ACTIVITY
Copy the lines word for word, beginning at the line containing "Plastic&Nylon Fasteners" and ending after the line containing "New Products".

Data records:
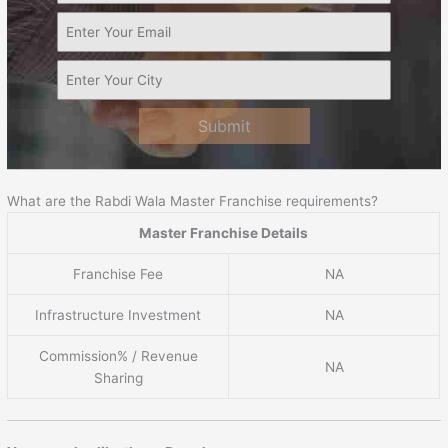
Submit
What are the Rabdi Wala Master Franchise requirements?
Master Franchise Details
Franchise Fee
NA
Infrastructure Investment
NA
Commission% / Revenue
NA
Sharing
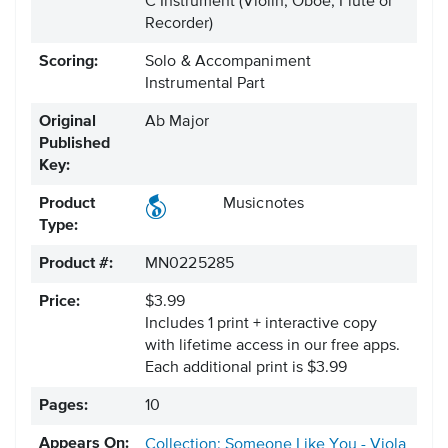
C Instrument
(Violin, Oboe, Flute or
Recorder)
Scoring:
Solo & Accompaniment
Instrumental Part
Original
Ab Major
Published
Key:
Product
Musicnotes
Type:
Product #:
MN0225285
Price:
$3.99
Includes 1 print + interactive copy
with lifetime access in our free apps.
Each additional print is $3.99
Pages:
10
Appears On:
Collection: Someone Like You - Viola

---

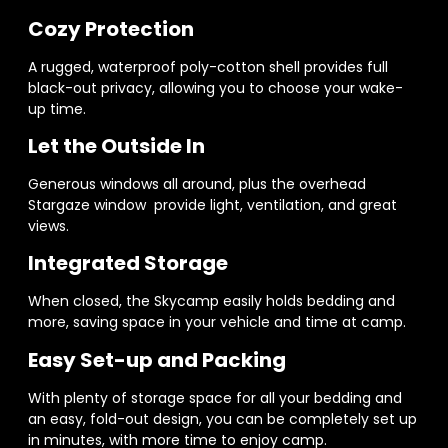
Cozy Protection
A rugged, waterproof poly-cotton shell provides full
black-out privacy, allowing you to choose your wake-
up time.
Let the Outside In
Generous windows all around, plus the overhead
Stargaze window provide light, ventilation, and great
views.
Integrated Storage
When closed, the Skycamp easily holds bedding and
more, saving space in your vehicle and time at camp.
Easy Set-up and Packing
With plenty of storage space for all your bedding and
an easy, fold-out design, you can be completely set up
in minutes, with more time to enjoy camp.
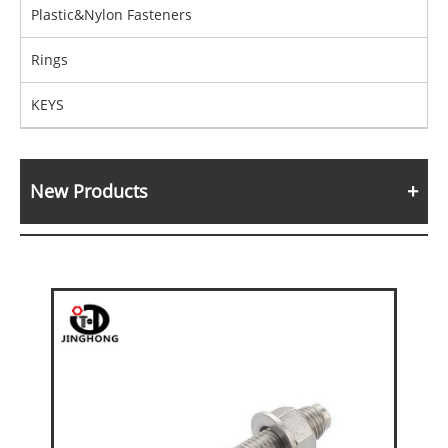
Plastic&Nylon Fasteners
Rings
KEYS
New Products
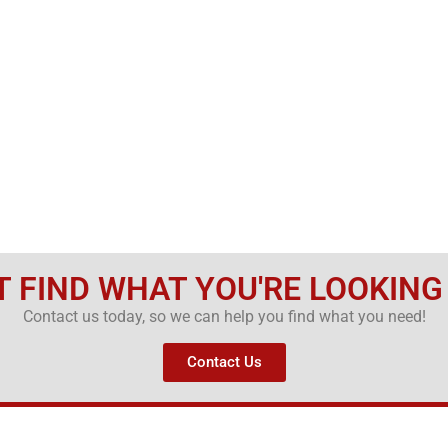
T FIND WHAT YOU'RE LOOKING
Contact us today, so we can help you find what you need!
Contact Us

* * *

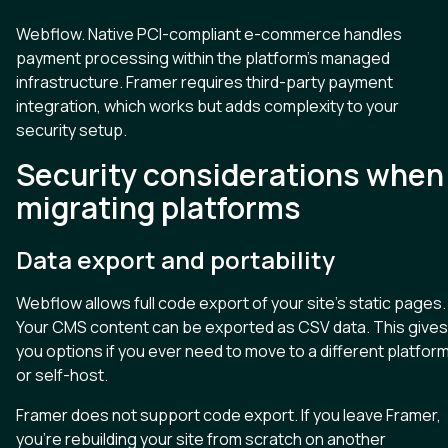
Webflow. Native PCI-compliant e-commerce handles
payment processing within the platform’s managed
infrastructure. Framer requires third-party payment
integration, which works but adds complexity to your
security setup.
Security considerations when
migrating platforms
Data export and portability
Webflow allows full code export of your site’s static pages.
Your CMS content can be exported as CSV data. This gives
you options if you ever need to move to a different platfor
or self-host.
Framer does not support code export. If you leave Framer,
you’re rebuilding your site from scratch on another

SOLUTION TO THIS TASK
Plastic&Nylon Fasteners
Rings
KEYS
New Products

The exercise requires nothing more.